-- Task to complete --
Copy these lines word for word, but leave out the pictures.

Extracted records
+ + +

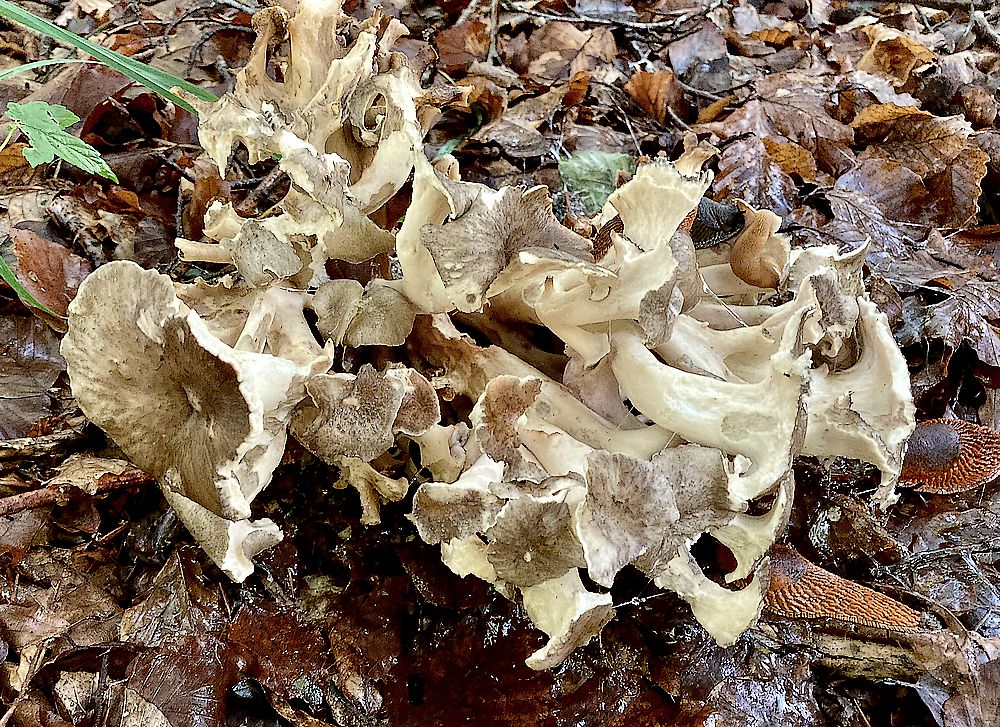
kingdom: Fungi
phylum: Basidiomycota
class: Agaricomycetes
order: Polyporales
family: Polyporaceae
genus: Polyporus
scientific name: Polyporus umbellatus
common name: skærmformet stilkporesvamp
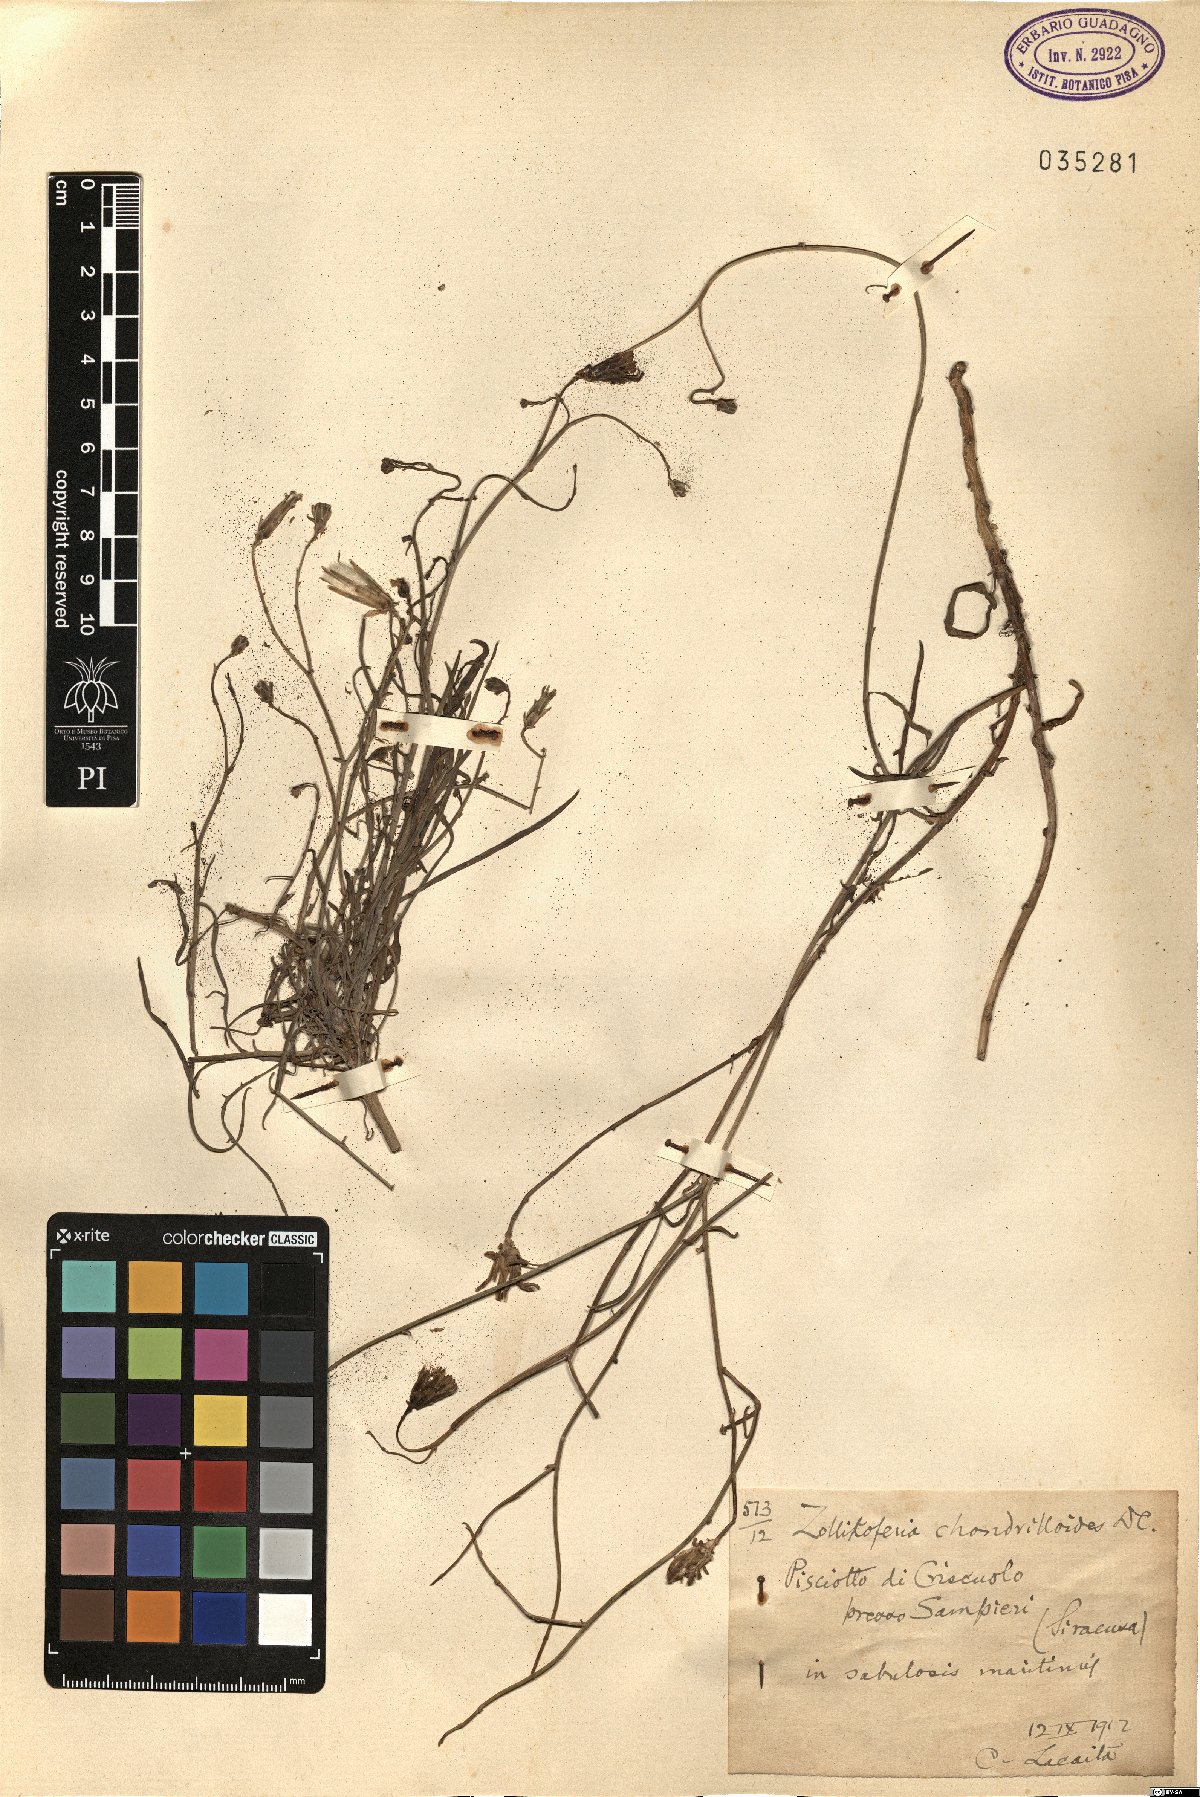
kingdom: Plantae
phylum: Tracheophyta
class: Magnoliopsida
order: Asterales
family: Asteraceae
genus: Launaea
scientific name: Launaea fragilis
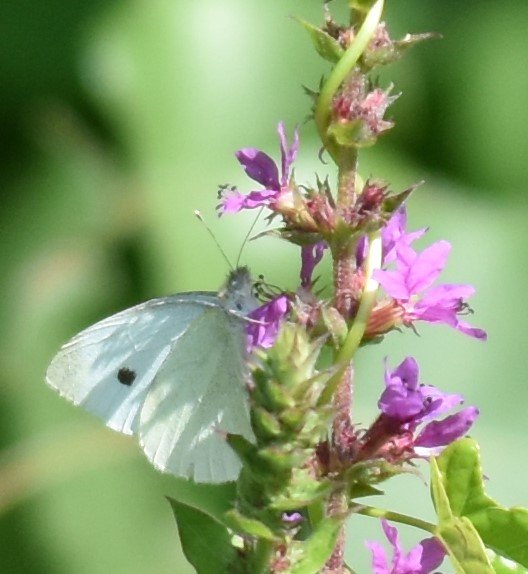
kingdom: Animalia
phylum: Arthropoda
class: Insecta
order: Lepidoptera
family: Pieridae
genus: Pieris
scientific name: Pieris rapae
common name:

+ + +

-- Task solution --
kingdom: Fungi
phylum: Basidiomycota
class: Agaricomycetes
order: Polyporales
family: Polyporaceae
genus: Polyporus
scientific name: Polyporus umbellatus
common name: skærmformet stilkporesvamp
kingdom: Plantae
phylum: Tracheophyta
class: Magnoliopsida
order: Asterales
family: Asteraceae
genus: Launaea
scientific name: Launaea fragilis
kingdom: Animalia
phylum: Arthropoda
class: Insecta
order: Lepidoptera
family: Pieridae
genus: Pieris
scientific name: Pieris rapae
common name:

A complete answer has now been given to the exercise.